If you’re going to be giving a company your money, ask them how they find their opportunities and how they decide to pursue certain investment opportunities. They should spend time explaining their deal flow and their process of evaluation. Are their deals publicly marketed? If so, most likely they (and you) will be paying too much for the acquisition. Do they have a geologist to give an objective review? A reservoir engineer with commercial experience? Do they have spirited debates to evaluate the opportunity or does one person fly by the seat of their pants and decide the next opportunity for all investors of the project.
Do they focus solely on oil and gas?
There are some capital venture firms out there that actively tout their investment success in oil and gas. Although it may be true, is oil and gas their sole focus of investment? From what we’ve seen, some companies invest in not only oil, but also in real estate, business and technology. The truth is, oil and gas can be a complicated industry and without laser focus on your money and the oil investment, there leaves room for potential error and loss of funds.
Does the operator also take care of accounting and billing?
Imagine if you were a small oil company of 5, 10, or even a 100 people. Now imagine you are dealing with hundreds of investors wanting to invest in oil and gas because you advertise online. After investing, those investors now get monthly or quarterly checks sent to them. Who handles all the billing, accounting, and mail?

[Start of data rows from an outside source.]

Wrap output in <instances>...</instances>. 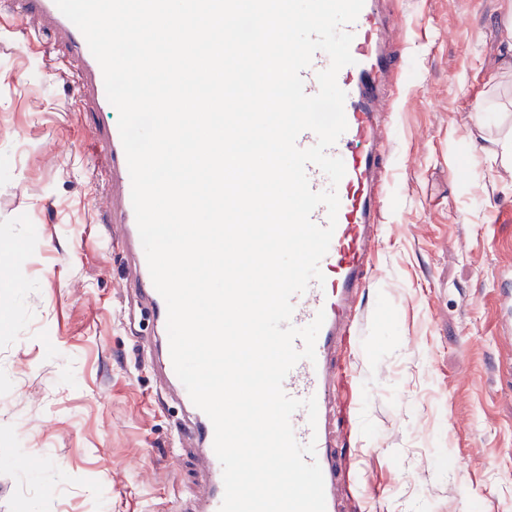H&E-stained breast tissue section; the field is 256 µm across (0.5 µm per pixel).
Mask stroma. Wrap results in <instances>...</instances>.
<instances>
[{"instance_id":"35a3bbf8","label":"stroma","mask_w":512,"mask_h":512,"mask_svg":"<svg viewBox=\"0 0 512 512\" xmlns=\"http://www.w3.org/2000/svg\"><path fill=\"white\" fill-rule=\"evenodd\" d=\"M507 0H380L397 67L361 325L338 361L353 405L345 512H512ZM0 13V512H186L204 473L151 359L126 259L103 237L107 116L74 106L53 38ZM468 475H460V464ZM503 286L499 289L497 304L501 318L497 324V335L504 341L512 342V269L508 267L499 274Z\"/></svg>"}]
</instances>
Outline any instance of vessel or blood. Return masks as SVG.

Unfortunately, all too often, many investors (and mineral/land owners) do not receive their checks due to lack of organization. Ask yourself if you’d rather have a company spend half their resources dealing with billing statements and checks -or would you rather have a company take care of your initial investment and focus on the actual part of the business – which is making a return on your oil and gas investment. It’s important to check if the company has either a third-party handling these logistics or has qualified personnel in-house. An active change management plan should be in place should the responsible employees become incapable of performing their duties.
Who is the team and what is their background?
We searched for potential opportunities to invest directly into oil and gas online. One firm had tons of information – everything from educational videos for the layman, infographics, pictures of wells and potential opportunities. It seemed promising! But then we looked for the team and the leadership. It was nowhere to be found. We scoured the website, but for the life of us, we could not find who was in charge.
The last thing we would do is invest money with a company when we have no idea who we are giving it to!
There are players across the spectrum in oil and gas, ranging from small mom & pop operators to the behemoth operators. With the industry being a highly technical business, it’s important to know the people you are giving your money to, including their educational backgrounds, experience in the industry, and past successes. If you do find these details out, ask yourself, why they aren’t available publicly on the website? Don’t be sold on the great advertising and glitzy websites – do your due diligence before you give someone your money.
What is the return structure?
In oil and gas, it’s not uncommon that after a well is drilled, the income is split 50/50 - 50% of net income goes to investors, while another 50% of net income goes to the company. This may be reasonable, especially considering the amount of work and technical expertise the company brings to the table. However, should a company begin to make money prior to investors recouping their investment? Shouldn’t investors, who are paying for the project and its associated risk, get their money back first? We think so. At Honeyguide, we use an investor friendly return structure that ensures investors recoup their investment PLUS a return before profits are split. A return structure like this is hard to find, but it is crucial because it also demands that the team only pick the best projects to get paid. Otherwise, a company can still make money drilling sub-par wells and investors would never make a return.